Why is this happening? To put it bluntly, children don’t vote or make campaign contributions, and the elderly do both aggressively. Our political system is hyper-responsive to votes and money, so the natural consequence is that those who organize, vote and send in dollars are looked after. Maybe we need to let toddlers form PACs.
In fact, the contrast between what we spend on the old and the young is part of a broader problem that threatens America’s economic future. Look at the economic debate in Washington: We continue to avoid dealing with the large entitlement programs and the largest domestic giveaways, such as the tax deduction for mortgage interest. No tax increases, such as a value-added tax or a gas tax, are even remotely possible. Instead, legislators make a show of cutting the budget by trumpeting the savings in the much smaller pie of discretionary spending, slashing education, infrastructure, science and other such programs.

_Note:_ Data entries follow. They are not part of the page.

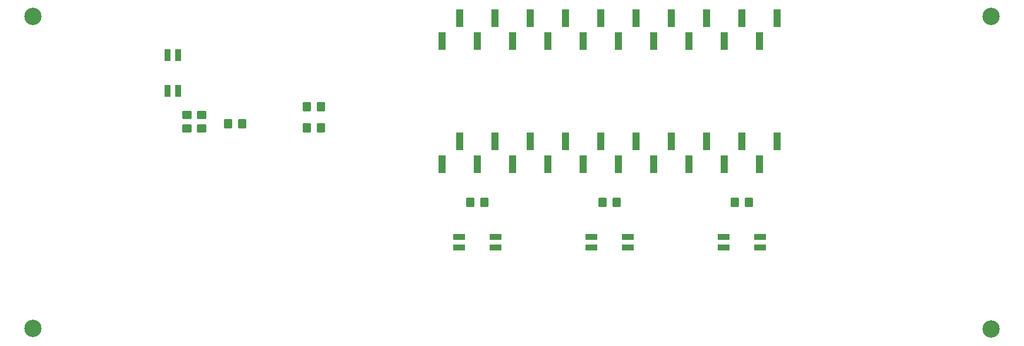
<source format=gbr>
%TF.GenerationSoftware,KiCad,Pcbnew,9.0.2*%
%TF.CreationDate,2025-07-08T15:37:37+02:00*%
%TF.ProjectId,MacroKeyPad,4d616372-6f4b-4657-9950-61642e6b6963,rev?*%
%TF.SameCoordinates,Original*%
%TF.FileFunction,Paste,Top*%
%TF.FilePolarity,Positive*%
%FSLAX46Y46*%
G04 Gerber Fmt 4.6, Leading zero omitted, Abs format (unit mm)*
G04 Created by KiCad (PCBNEW 9.0.2) date 2025-07-08 15:37:37*
%MOMM*%
%LPD*%
G01*
G04 APERTURE LIST*
G04 Aperture macros list*
%AMRoundRect*
0 Rectangle with rounded corners*
0 $1 Rounding radius*
0 $2 $3 $4 $5 $6 $7 $8 $9 X,Y pos of 4 corners*
0 Add a 4 corners polygon primitive as box body*
4,1,4,$2,$3,$4,$5,$6,$7,$8,$9,$2,$3,0*
0 Add four circle primitives for the rounded corners*
1,1,$1+$1,$2,$3*
1,1,$1+$1,$4,$5*
1,1,$1+$1,$6,$7*
1,1,$1+$1,$8,$9*
0 Add four rect primitives between the rounded corners*
20,1,$1+$1,$2,$3,$4,$5,0*
20,1,$1+$1,$4,$5,$6,$7,0*
20,1,$1+$1,$6,$7,$8,$9,0*
20,1,$1+$1,$8,$9,$2,$3,0*%
G04 Aperture macros list end*
%ADD10RoundRect,0.250000X0.350000X0.450000X-0.350000X0.450000X-0.350000X-0.450000X0.350000X-0.450000X0*%
%ADD11RoundRect,0.250000X-0.350000X-0.450000X0.350000X-0.450000X0.350000X0.450000X-0.350000X0.450000X0*%
%ADD12RoundRect,0.250000X0.450000X-0.350000X0.450000X0.350000X-0.450000X0.350000X-0.450000X-0.350000X0*%
%ADD13R,1.800000X0.820000*%
%ADD14C,2.500000*%
%ADD15R,0.820000X1.800000*%
%ADD16R,1.000000X2.510000*%
G04 APERTURE END LIST*
D10*
%TO.C,R4*%
X180050000Y-83000000D03*
X178050000Y-83000000D03*
%TD*%
%TO.C,R5*%
X199100000Y-83000000D03*
X197100000Y-83000000D03*
%TD*%
D11*
%TO.C,R2*%
X124110000Y-71660000D03*
X126110000Y-71660000D03*
%TD*%
D12*
%TO.C,R7*%
X118120000Y-72360000D03*
X118120000Y-70360000D03*
%TD*%
D13*
%TO.C,SW3*%
X181650000Y-89510000D03*
X181650000Y-88010000D03*
X176450000Y-88010000D03*
X176450000Y-89510000D03*
%TD*%
D14*
%TO.C,REF\u002A\u002A*%
X96010000Y-56210000D03*
%TD*%
D13*
%TO.C,SW1*%
X162600000Y-89510000D03*
X162600000Y-88010000D03*
X157400000Y-88010000D03*
X157400000Y-89510000D03*
%TD*%
D10*
%TO.C,R8*%
X137460000Y-69220000D03*
X135460000Y-69220000D03*
%TD*%
D12*
%TO.C,R6*%
X120290000Y-72360000D03*
X120290000Y-70360000D03*
%TD*%
D14*
%TO.C,REF\u002A\u002A*%
X234010000Y-101310000D03*
%TD*%
D15*
%TO.C,D2*%
X116890000Y-61750000D03*
X115390000Y-61750000D03*
X115390000Y-66950000D03*
X116890000Y-66950000D03*
%TD*%
D10*
%TO.C,R3*%
X137460000Y-72220000D03*
X135460000Y-72220000D03*
%TD*%
D14*
%TO.C,REF\u002A\u002A*%
X96000000Y-101210000D03*
%TD*%
%TO.C,REF\u002A\u002A*%
X234010000Y-56210000D03*
%TD*%
D10*
%TO.C,R1*%
X161000000Y-83000000D03*
X159000000Y-83000000D03*
%TD*%
D16*
%TO.C,U1*%
X203180000Y-56415000D03*
X200640000Y-59725000D03*
X198100000Y-56415000D03*
X195560000Y-59725000D03*
X193020000Y-56415000D03*
X190480000Y-59725000D03*
X187940000Y-56415000D03*
X185400000Y-59725000D03*
X182860000Y-56415000D03*
X180320000Y-59725000D03*
X177780000Y-56415000D03*
X175240000Y-59725000D03*
X172700000Y-56415000D03*
X170160000Y-59725000D03*
X167620000Y-56415000D03*
X165080000Y-59725000D03*
X162540000Y-56415000D03*
X160000000Y-59725000D03*
X157460000Y-56415000D03*
X154920000Y-59725000D03*
X154920000Y-77505000D03*
X157460000Y-74195000D03*
X160000000Y-77505000D03*
X162540000Y-74195000D03*
X165080000Y-77505000D03*
X167620000Y-74195000D03*
X170160000Y-77505000D03*
X172700000Y-74195000D03*
X175240000Y-77505000D03*
X177780000Y-74195000D03*
X180320000Y-77505000D03*
X182860000Y-74195000D03*
X185400000Y-77505000D03*
X187940000Y-74195000D03*
X190480000Y-77505000D03*
X193020000Y-74195000D03*
X195560000Y-77505000D03*
X198100000Y-74195000D03*
X200640000Y-77505000D03*
X203180000Y-74195000D03*
%TD*%
D13*
%TO.C,SW4*%
X200700000Y-89510000D03*
X200700000Y-88010000D03*
X195500000Y-88010000D03*
X195500000Y-89510000D03*
%TD*%
M02*

</source>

The net effect is that the United States will continue to massively subsidize consumption and starve investment. This is exactly the opposite of what history tells us produces long-term economic growth. The American economy is already far too focused on consumption and credit. And not only will this approach have limited benefits to the budget — any fiscal discipline that does not tackle entitlement spending is a charade — but we are cutting in precisely the areas where we should increase spending. From China to South Korea to Germany, countries are making large investments for future growth at the moment we are pruning such expenditures.
Again, the reasons are clear: There is no political will to take on the subsidies and spending that are consumption-related. And yet we need to find budget cuts, so lawmakers look to the easy place to find them: on the investment side of the budget. The result, however, will be disastrous for the country’s long-term health.
President Obama sounded this call for investment in his State of the Union address. His budget tries to preserve and even expand spending in key areas that will contribute to future growth. But he faces a Republican Party that is fixated by a budget-cutting mentality but refuses to propose entitlement cuts and in which a sledgehammer is preferred to a scalpel. And America’s business community is sitting on the sidelines, betting its future on the growth in foreign countries (which themselves are making huge investments for their growth).
America’s growth and prosperity over the past few decades have been consequences of major investments made in the 1950s and 1960s. Some of those are the interstate highway system; a public education system that was the envy of the world; massive funding for science and technology that produced the semi-conductor industry, large-scale computing, the Internet and the global positioning system. When we look back in 20 years, what investments will we point to that created the next generation of growth for the next generation of Americans?